■ TASK STATEMENT ■
Check each line of the material. Copy those containing "Father".
### RECORDS TO PROCESS
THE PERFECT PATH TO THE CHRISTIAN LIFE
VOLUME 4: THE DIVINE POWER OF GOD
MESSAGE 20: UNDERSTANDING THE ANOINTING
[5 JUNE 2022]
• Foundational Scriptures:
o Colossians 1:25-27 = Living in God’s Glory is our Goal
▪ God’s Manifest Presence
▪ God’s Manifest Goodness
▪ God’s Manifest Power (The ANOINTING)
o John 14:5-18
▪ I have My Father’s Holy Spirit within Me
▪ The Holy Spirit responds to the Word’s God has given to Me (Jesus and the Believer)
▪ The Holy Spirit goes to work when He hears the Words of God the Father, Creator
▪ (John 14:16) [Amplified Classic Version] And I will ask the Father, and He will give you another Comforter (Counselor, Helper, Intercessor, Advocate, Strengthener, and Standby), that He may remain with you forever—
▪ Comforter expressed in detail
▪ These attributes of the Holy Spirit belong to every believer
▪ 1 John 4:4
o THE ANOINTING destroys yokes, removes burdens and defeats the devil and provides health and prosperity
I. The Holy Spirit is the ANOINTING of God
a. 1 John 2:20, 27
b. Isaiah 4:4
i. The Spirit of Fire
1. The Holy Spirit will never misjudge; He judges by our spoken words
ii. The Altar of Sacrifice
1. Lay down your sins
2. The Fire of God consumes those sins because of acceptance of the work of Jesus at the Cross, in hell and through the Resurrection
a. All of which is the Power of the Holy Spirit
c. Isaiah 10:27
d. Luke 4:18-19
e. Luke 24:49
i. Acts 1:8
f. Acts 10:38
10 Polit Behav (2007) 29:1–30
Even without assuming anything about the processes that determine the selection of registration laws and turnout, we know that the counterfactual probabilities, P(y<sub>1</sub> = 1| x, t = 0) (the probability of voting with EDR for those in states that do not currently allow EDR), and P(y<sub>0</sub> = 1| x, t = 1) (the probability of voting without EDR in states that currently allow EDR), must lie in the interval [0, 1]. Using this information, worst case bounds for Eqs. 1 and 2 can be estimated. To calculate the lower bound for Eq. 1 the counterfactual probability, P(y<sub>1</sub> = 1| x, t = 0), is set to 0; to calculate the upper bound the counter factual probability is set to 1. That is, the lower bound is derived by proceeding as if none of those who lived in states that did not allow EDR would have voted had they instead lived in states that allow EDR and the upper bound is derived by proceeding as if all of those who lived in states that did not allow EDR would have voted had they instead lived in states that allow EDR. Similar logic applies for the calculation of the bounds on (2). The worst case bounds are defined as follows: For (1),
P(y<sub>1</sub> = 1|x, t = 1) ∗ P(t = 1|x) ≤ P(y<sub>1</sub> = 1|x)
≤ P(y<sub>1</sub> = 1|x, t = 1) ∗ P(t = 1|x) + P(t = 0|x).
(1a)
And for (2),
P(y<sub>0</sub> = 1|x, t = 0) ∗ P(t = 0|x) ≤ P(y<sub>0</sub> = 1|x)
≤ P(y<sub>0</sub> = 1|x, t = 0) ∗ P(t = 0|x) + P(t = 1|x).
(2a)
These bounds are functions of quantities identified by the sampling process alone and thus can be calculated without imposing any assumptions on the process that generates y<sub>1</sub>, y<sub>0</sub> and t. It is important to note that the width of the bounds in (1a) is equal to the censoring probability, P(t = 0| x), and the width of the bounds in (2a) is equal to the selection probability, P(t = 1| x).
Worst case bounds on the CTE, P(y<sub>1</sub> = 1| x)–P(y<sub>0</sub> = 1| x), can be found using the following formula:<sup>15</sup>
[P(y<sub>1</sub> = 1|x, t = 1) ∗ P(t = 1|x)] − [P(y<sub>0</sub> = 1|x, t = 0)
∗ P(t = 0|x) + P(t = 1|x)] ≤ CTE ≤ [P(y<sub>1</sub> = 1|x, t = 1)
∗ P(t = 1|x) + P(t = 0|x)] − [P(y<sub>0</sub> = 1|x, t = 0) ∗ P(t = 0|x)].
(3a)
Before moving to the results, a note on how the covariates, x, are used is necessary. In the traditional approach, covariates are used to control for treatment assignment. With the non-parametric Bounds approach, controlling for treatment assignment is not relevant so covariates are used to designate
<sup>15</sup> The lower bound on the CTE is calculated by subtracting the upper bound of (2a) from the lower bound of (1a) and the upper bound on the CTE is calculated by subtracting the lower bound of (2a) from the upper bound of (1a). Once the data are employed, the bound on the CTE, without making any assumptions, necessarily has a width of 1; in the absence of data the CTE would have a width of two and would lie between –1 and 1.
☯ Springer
######
■ YOUR SOLUTION ■
▪ I have My Father’s Holy Spirit within Me
▪ The Holy Spirit goes to work when He hears the Words of God the Father, Creator
▪ (John 14:16) [Amplified Classic Version] And I will ask the Father, and He will give you another Comforter (Counselor, Helper, Intercessor, Advocate, Strengthener, and Standby), that He may remain with you forever—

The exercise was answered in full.